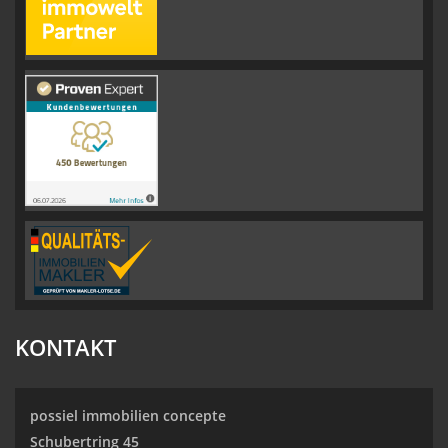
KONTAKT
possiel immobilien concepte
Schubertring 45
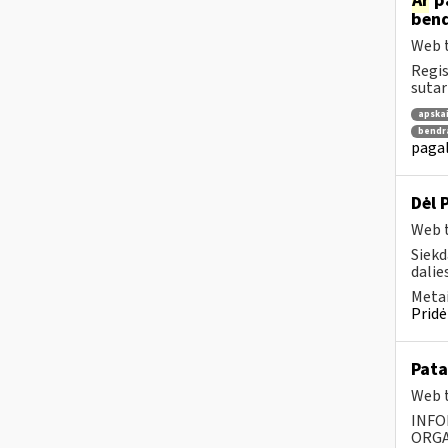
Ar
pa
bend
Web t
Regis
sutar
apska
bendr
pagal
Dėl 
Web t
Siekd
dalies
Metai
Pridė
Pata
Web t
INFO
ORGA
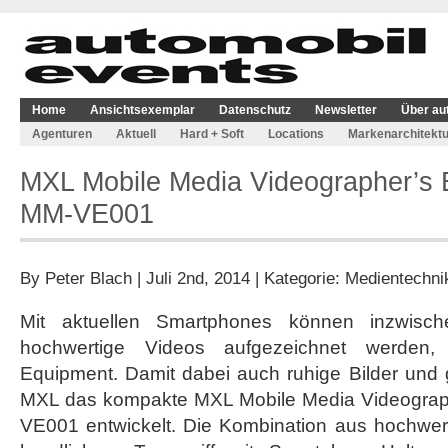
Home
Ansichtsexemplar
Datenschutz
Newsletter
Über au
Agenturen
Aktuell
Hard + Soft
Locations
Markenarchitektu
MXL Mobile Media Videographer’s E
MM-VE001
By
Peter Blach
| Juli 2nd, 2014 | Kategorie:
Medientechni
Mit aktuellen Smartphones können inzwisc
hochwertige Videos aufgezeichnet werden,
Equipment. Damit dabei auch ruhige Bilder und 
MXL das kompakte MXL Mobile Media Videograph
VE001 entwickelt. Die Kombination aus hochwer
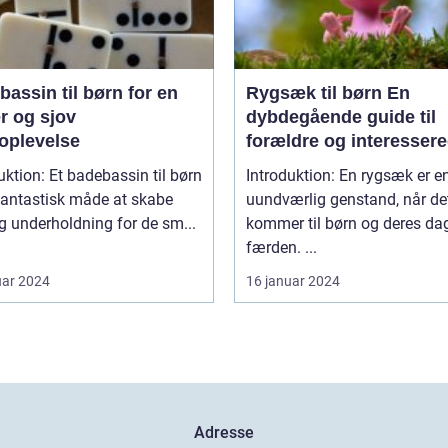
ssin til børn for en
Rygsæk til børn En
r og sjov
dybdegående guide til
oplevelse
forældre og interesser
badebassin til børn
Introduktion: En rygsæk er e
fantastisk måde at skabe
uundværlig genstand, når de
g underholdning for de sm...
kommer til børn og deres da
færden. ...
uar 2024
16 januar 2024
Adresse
────────────────
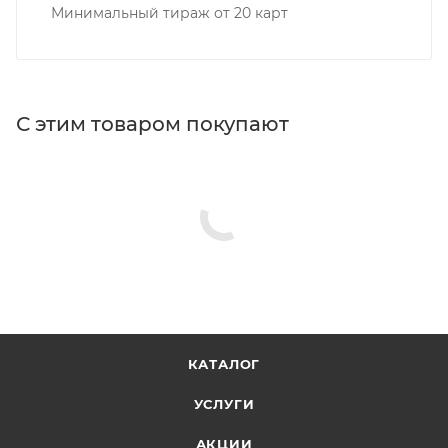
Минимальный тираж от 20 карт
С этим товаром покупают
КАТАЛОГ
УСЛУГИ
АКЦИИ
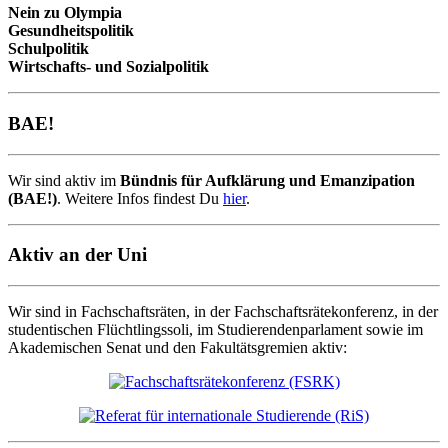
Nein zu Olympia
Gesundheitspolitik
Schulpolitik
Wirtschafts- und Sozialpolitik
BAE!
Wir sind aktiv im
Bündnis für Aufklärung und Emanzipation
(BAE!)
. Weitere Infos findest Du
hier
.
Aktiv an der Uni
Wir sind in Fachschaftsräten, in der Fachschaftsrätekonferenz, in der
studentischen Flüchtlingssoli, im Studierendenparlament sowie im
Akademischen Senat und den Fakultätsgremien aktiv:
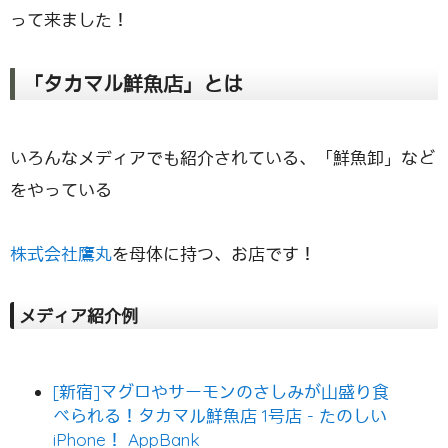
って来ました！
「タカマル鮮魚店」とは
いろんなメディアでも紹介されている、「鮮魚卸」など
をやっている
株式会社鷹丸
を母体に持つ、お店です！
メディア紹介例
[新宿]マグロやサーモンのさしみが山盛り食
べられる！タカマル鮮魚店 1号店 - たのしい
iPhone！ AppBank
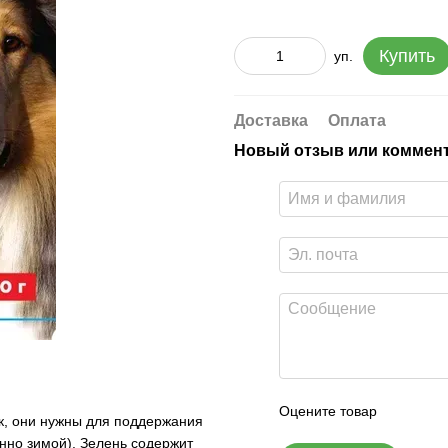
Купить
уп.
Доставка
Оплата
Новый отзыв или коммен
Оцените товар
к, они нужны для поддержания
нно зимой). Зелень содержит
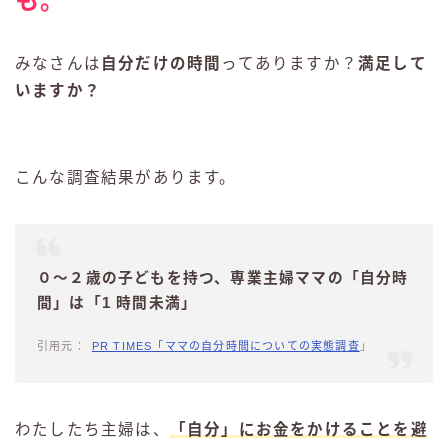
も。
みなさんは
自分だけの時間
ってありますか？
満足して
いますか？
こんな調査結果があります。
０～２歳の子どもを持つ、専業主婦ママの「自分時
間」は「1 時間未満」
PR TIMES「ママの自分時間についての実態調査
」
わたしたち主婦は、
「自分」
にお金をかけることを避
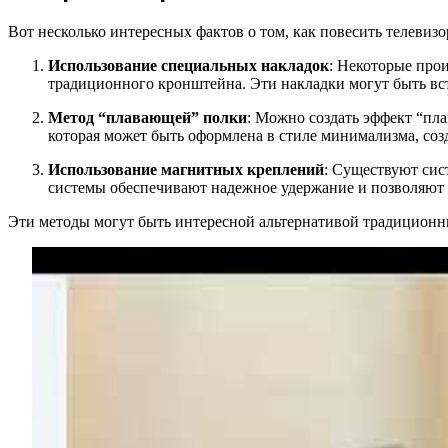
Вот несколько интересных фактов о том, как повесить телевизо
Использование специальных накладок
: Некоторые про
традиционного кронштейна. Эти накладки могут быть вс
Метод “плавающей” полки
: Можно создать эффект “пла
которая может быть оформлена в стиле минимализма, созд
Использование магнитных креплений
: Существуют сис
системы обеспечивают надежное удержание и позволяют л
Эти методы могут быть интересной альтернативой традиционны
────────────────
**Exercise:** Filter the data for the string "børn" and copy every line that has it.

**Answer to this task:**
ssin til børn for en
Rygsæk til børn En
badebassin til børn
kommer til børn og deres da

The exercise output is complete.